Well, that didn't take very long. Less than a week after media reports had it that Astoria Financial (NYSE:AF) was exploring a sale due to pressure from an activist investor, the banking group made a deal to be sold.
The buyer is fellow Empire State lender New York Community Bancorp (NYSE:NYCB), which will purchase it for a mix of cash and stock totaling around $2 billion, the companies said in a joint announcement at the end of October. That's a big number, but is Astoria worth it?
The latest shopping spree
Astoria Financial investors will receive one share of New York Community Bancorp stock, plus $0.50 in cash, for each of their shares. Following that, Astoria Financial will be merged into its new parent.
All told, that price tallies to $19.66 per Astoria Financial share, several dollars above the bank's most recent closing price of just under $16.
The move is entirely in character for New York Community Bancorp, which has grown to its present size largely through acquisitions. Its root business -- providing mortgages for multi-family buildings in New York City -- is solid, but raises the bank's cost of funds and doesn't provide enormous room for growth. Hence its acquisitiveness.
Astoria Financial is as complementary a banking group as its buyer is likely to find. Named after a neighborhood in Queens, it too focuses on real-estate lending in and around New York City. Maybe that's why New York Community Bancorp is willing to dig deep into the vault to pay for it.

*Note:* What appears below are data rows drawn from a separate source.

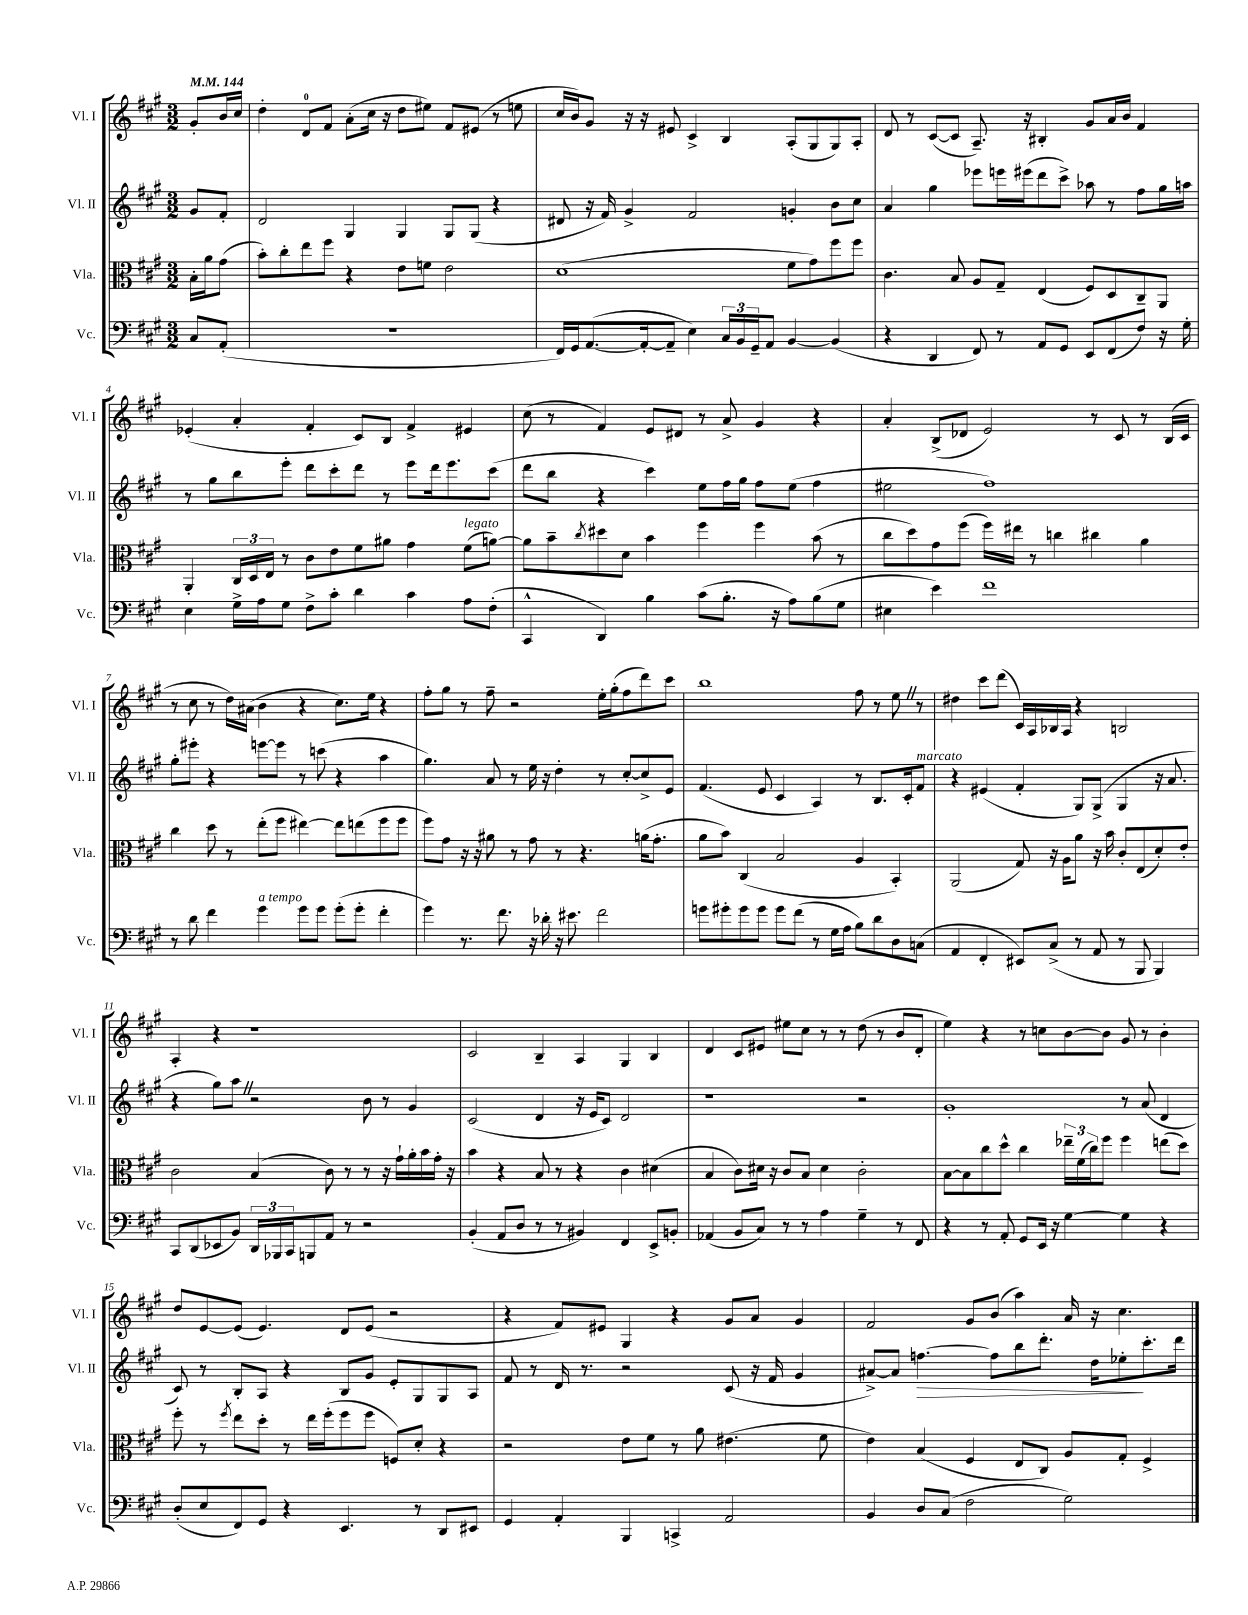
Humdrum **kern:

**kern	**kern	**kern	**kern
*staff4	*staff3	*staff2	*staff1
*clefF4	*clefC3	*clefG2	*clefG2
*k[f#c#g#]	*k[f#c#g#]	*k[f#c#g#]	*k[f#c#g#]
*M3/2	*M3/2	*M3/2	*M3/2
*MM144	*MM144	*MM144	*MM144
8C#	16B'	8g#	8g#'
.	16a	.	.
(8AA'	(8g#	8f#'	16b
.	.	.	16cc#
=	=	=	=
1.r	8b')	2d	4dd'
.	8cc#'	.	.
.	8ee	.	8d
.	8ff#	.	8f#
.	4r	4G#	(8a'
.	.	.	16cc#
.	.	.	16r
.	8e	4G#	8dd
.	8f	.	8ee#)
.	2e	8G#	8f#
.	.	(8G#	(8e#
.	.	4r	8r
.	.	.	8ee
=	=	=	=
16FF#)	(1d	8d#	16cc#
16GG#	.	.	16b)
([8.AA	.	16r	8g#
.	.	16f#)	.
.	.	4g#^	16r
16AA'_	.	.	16r
8AA~]	.	.	8e#
4E)	.	2f#	4c#^
24C#	.	.	4B
24BB	.	.	.
24GG#~	.	.	.
8AA	.	.	.
[4BB	8f#	4g'	(8A'
.	8g#)	.	8G#
(4BB]	8ff#	8b	8G#)
.	8ff#	8cc#	8A'
=	=	=	=
4r	4.c#	4a	8d
.	.	.	8r
4DD	.	4gg#	([8c#
.	8B	.	8c#]
8FF#)	8A	8eee-	8.A~)
8r	8G#~	16eee	.
.	.	(16eee#	16r
8AA	(4E	8ddd	4B#'
8GG#	.	8ccc#^)	.
8EE	8F#)	8aa-	8g#
(8FF#	8D	8r	16a
.	.	.	16b
8F#)	8C#~	8ff#	4f#
16r	8AA	16gg#	.
16G#'	.	16aa	.
=	=	=	=
4E	4AA'	8r	(4e-'
.	.	8gg#	.
16G#^	24C#	8bb	4a'
.	24D	.	.
16A	.	.	.
.	24E	.	.
8G#	8r	8eee'	.
8F#^	8c#	8ddd	4f#'
8c#'	8e	8ccc#'	.
4d	8f#	8ddd	8c#)
.	8a#	8r	8B
4c#	4g#	8eee	4f#^
.	.	16ddd	.
.	.	8.eee	.
8A	(8f#	.	4e#
(8F#'	[8a)	(8ccc#	.
=	=	=	=
4CC#^^	8a]	8ddd	(8cc#
.	8b~	8bb	8r
.	8qcc#	.	.
4DD)	8dd#	4r	4f#)
.	8d	.	.
4B	4b	4ccc#)	8e
.	.	.	8d#
(8c#	4ff#	8ee	8r
8.B'	.	16ff#	8a^
.	.	16gg#	.
.	4ff#	8ff#	4g#
16r	.	.	.
8A)	.	(8ee	.
(8B	(8b	4ff#	4r
8G#	8r	.	.
=	=	=	=
4E#	8cc#	2ee#	4a'
.	8dd)	.	.
4e)	8g#	.	(8B^
.	(8ff#	.	8d-
1f#	16ff#)	1ff#)	2e)
.	16ee#	.	.
.	8r	.	.
.	4cc	.	.
.	4cc#	.	8r
.	.	.	8c#
.	4a	.	8r
.	.	.	(16B
.	.	.	16c#
=	=	=	=
8r	4cc#	8gg#'	8r
8d	.	8eee#'	8cc#
4f#	8dd	4r	8r
.	8r	.	16dd)
.	.	.	(16a#
4g#	(8ee'	[8eee	4b
.	8ff#	8eee]	.
8g#	[4ee#)	8r	4r
8g#	.	(8ccc	.
(8g#'	8ee#]	4r	8.cc#)
8g#'	(8ee	.	.
.	.	.	16ee
4f#'	8ff#	4aa	4r
.	8ff#	.	.
=	=	=	=
4g#)	8ff#)	4.gg#)	8ff#'
.	8g#	.	8gg#
8.r	16r	.	8r
.	16r	.	.
.	8a#	8a	8ff#~
8.f#	.	.	.
.	8r	8r	2r
16r	8g#	16ee	.
16d-'	.	16r	.
16r	8r	4dd'	.
8.e#	.	.	.
.	4.r	.	.
2f#	.	8r	16ee'
.	.	.	(16gg#'
.	.	[8cc#'	8ff#
.	(16a	8cc#^]	8ddd)
.	8.g#'	.	.
.	.	8e	8ccc#
=	=	=	=
8g	8a	(4.f#	1bb
8g#'	8b)	.	.
8g#	(4C#	.	.
8g#	.	8e	.
8g#	2B	4c#	.
(8f#	.	.	.
8r	.	4A)	.
16G#	.	.	.
16A	.	.	.
8B)	4A	8r	8ff#
8d	.	8.B	8r
8D	4BB')	.	8ee
.	.	16c#'	.
(8C	.	8f#	8r
=	=	=	=
4AA	(2AA	4r	4dd#
4FF#'	.	(4e#	8ccc#
.	.	.	(8ddd
8EE#)	8G#)	4f#'	16c#)
.	.	.	16A
(8C#^	16r	.	16B-
.	16A	.	16A
8r	8a	8G#)	4r
8AA	16r	(8G#^	.
.	16b	.	.
8r	8c#'	4G#	2B
8BBB	(8E	.	.
4BBB)	8d')	16r	.
.	.	8.a	.
.	8e'	.	.
=	=	=	=
8CC#	2c#	4r	4A'
(8DD	.	.	.
8EE-	.	8gg#)	4r
8BB)	.	8aa	.
24DD	(4B	2r	1r
24BBB-	.	.	.
24CC#	.	.	.
8BBB	.	.	.
8AA	8c#)	.	.
8r	8r	.	.
2r	8r	8b	.
.	16r	8r	.
.	16g#`	.	.
.	16a'	4g#	.
.	16b	.	.
.	16g#'	.	.
.	16r	.	.
=	=	=	=
(4BB'	4b	(2c#	2c#
8AA	4r	.	.
8D	.	.	.
8r	8B	4d	4B~
8r	8r	.	.
4BB#)	4r	16r	4A
.	.	16e	.
.	.	8c#)	.
4FF#	4c#	2d	4G#
8EE^	(4d#	.	4B
8BB'	.	.	.
=	=	=	=
(4AA-	4B	1r	4d
8BB	8c#)	.	8c#
8C#)	16d#	.	8e#
.	16r	.	.
8r	8c#	.	8ee#
8r	8B	.	8cc#
4A	4d#	.	8r
.	.	.	8r
4G#~	2c#'	2r	(8dd
.	.	.	8r
8r	.	.	8b
8FF#	.	.	8d'
=	=	=	=
4r	[8B	1g#'	4ee)
.	8B]	.	.
8r	8cc#	.	4r
8AA'	8dd^^	.	.
8GG#	4cc#	.	8r
16EE	.	.	8cc
16r	.	.	.
[4G#	24ee-~	.	[8b
.	(24f#	.	.
.	24cc#)	.	.
.	8ff#	.	8b]
4G#]	4ff#	8r	8g#
.	.	(8a	8r
4r	(8ee	4d	4b'
.	8dd)	.	.
=	=	=	=
(8D'	8ff#'	8c#)	8dd
8E	8r	8r	[8e
.	8qff#	.	.
8FF#)	8ee	8B'	(8e]
8GG#	8dd'	8A	4.e)
4r	8r	4r	.
.	16ee	.	.
.	(16ff#'	.	.
4.EE	8ff#	8B	8d
.	8ff#	8g#	(8e
.	8F)	8e'	2r
8r	8d'	8G#	.
8DD	4r	8G#	.
8EE#	.	8A	.
=	=	=	=
4GG#	2r	8f#	4r
.	.	8r	.
4AA'	.	16d	8f#)
.	.	8.r	.
.	.	.	8e#
4BBB	8e	2r	4G#
.	8f#	.	.
4CC^	8r	.	4r
.	8a	.	.
2AA	(4.e#	(8c#	8g#
.	.	16r	8a
.	.	16f#	.
.	.	4g#	4g#
.	8f#	.	.
=	=	=	=
4BB	4e)	[8a#^)	2f#
.	.	8a#]	.
8D	(4B	[4.ff	.
(8C#	.	.	.
2F#	4F#	.	8g#
.	.	8ff]	(8b
.	8E	8bb	4aa)
.	8C#)	8.ddd'	.
2G#)	8A	.	16a
.	.	16dd	16r
.	8G#'	8ee-'	4.cc#
.	4F#^	8.ccc#'	.
.	.	16ddd	.
==	==	==	==
*-	*-	*-	*-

Additionally, the bank said it will "reposition" its balance sheet in advance of the merger, pre-paying around $10 billion in wholesale borrowings. This will trigger a one-time after tax prepayment charge of around $614 million, which will be covered by issuing new stock.
The acquirer will save money by cutting back on its dividend; its long-standing (and generous) quarterly $0.25 per share payout is to be reduced to $0.17 beginning in the first quarter of next year.

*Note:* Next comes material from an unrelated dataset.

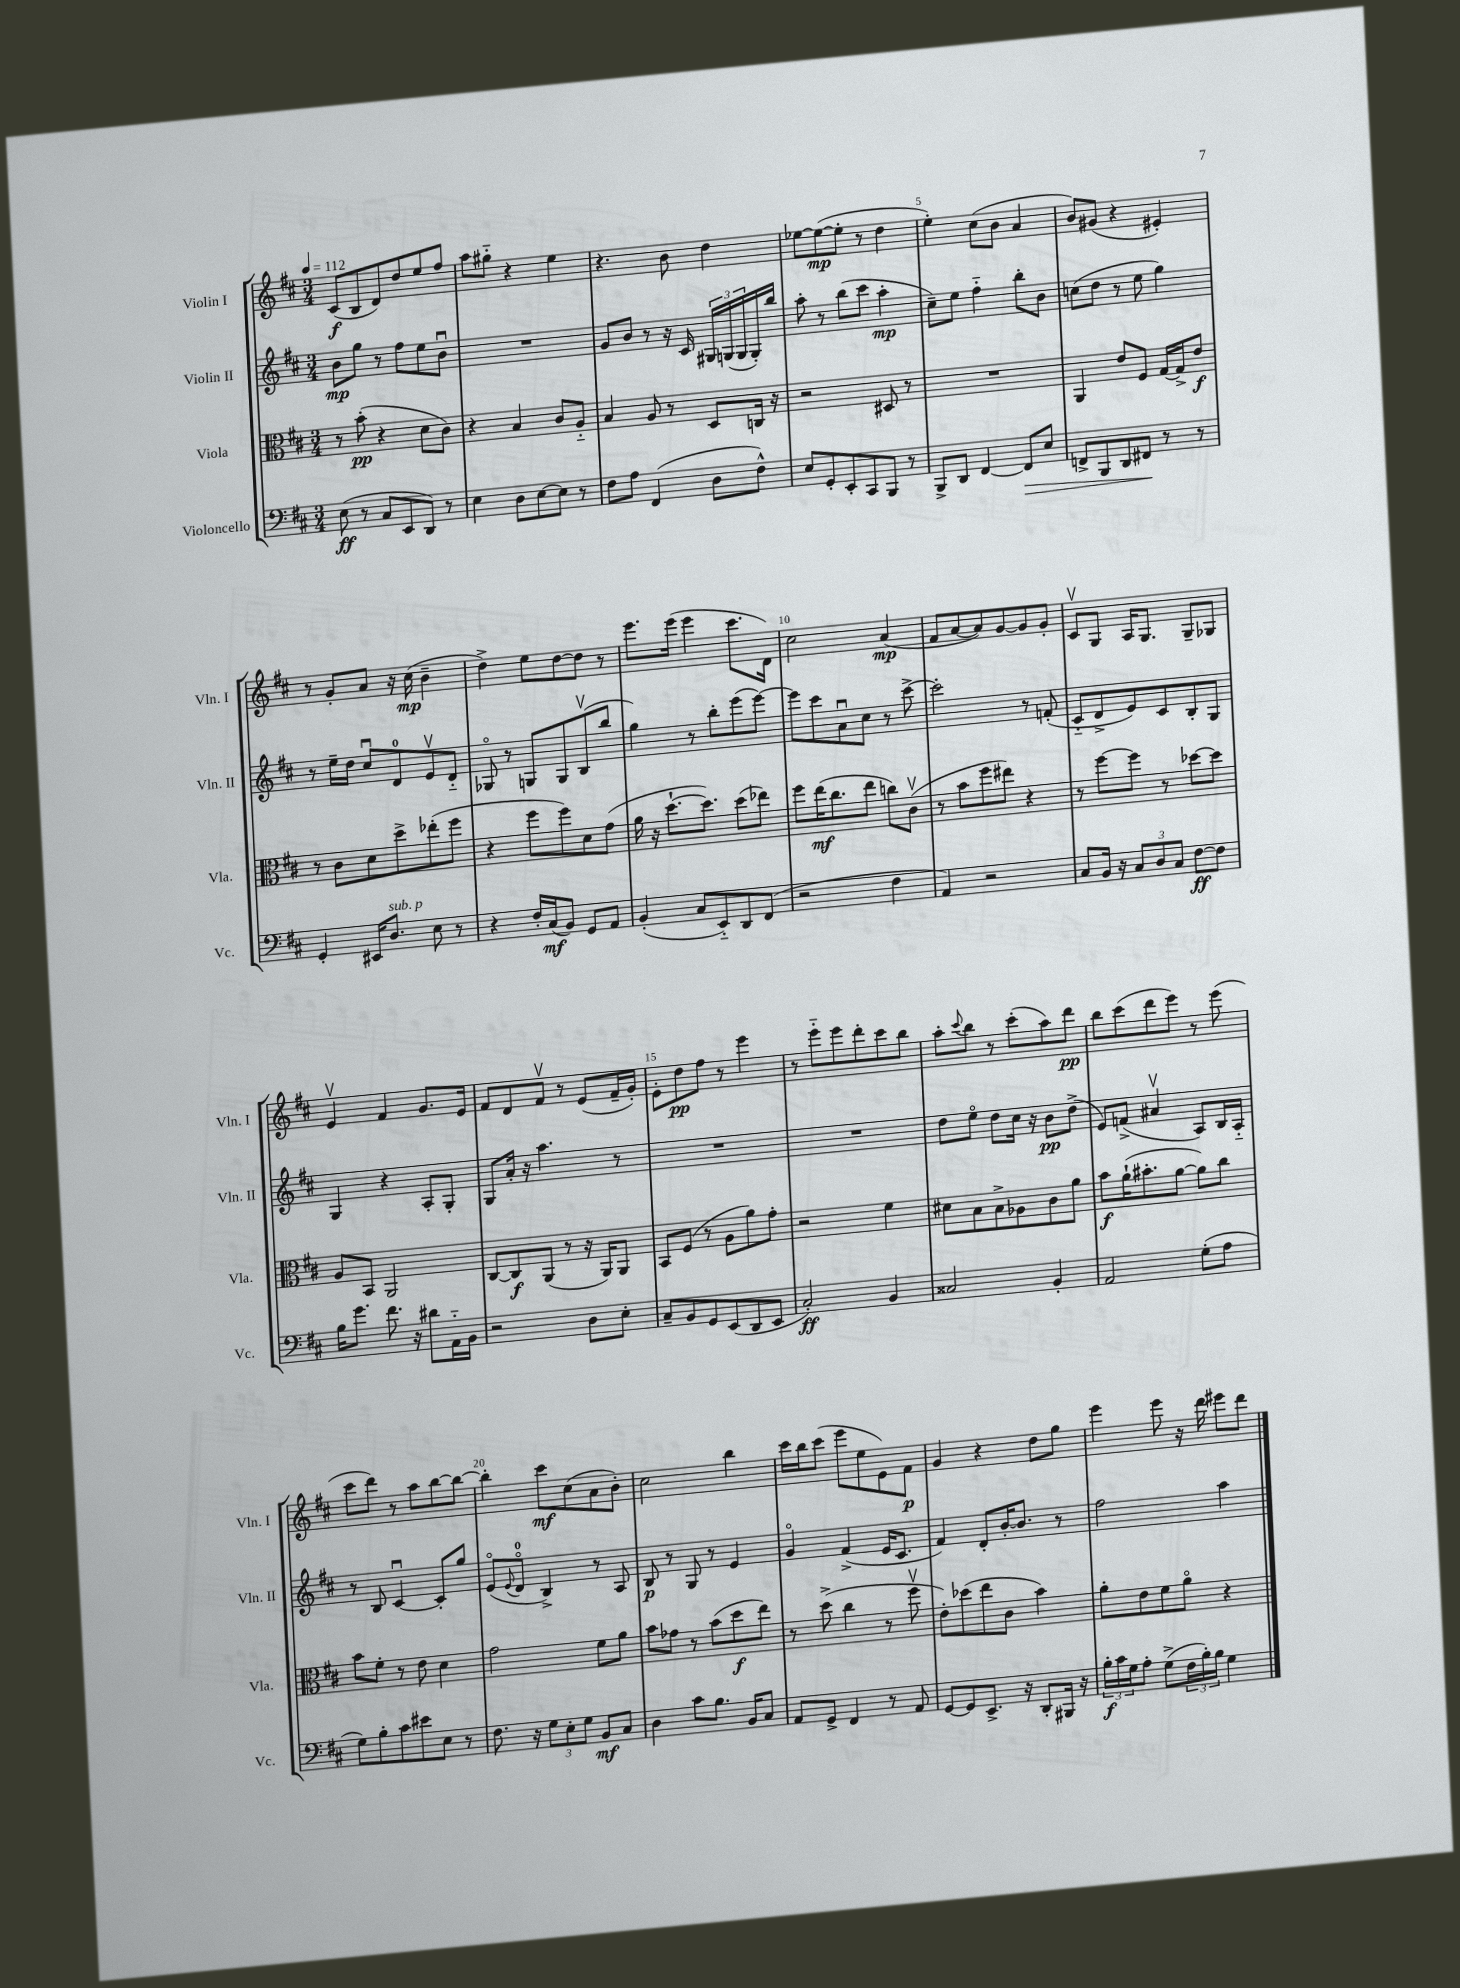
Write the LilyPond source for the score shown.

Some or all of those factors helped push New York Community Bancorp's stock down precipitously in the wake of the announcement.
This is understandable. That dividend was a thing of beauty, yielding well over 5%. Even at the depressed current stock price, the figure for the adjusted dividend will be around 4%.
Further, the acquisition bulks up New York Community Bank's assets enough for it to be considered a "systemically important financial institution." Entering that category will require it to get Fed approval for its capital allocation plans -- including its dividend.
Also, Astoria Financial isn't a particularly dynamic lender. Assets and interest income were both down on a year-over-year basis in the bank's Q3, while its 74% efficiency ratio is high for the sector, with a sub-60% range being the target for most well-run banks.
In short, New York Community Bancorp's asset-to-be is complementary to its business, but I'm not convinced that compatibility justifies what the acquirer is giving up to swallow the purchase.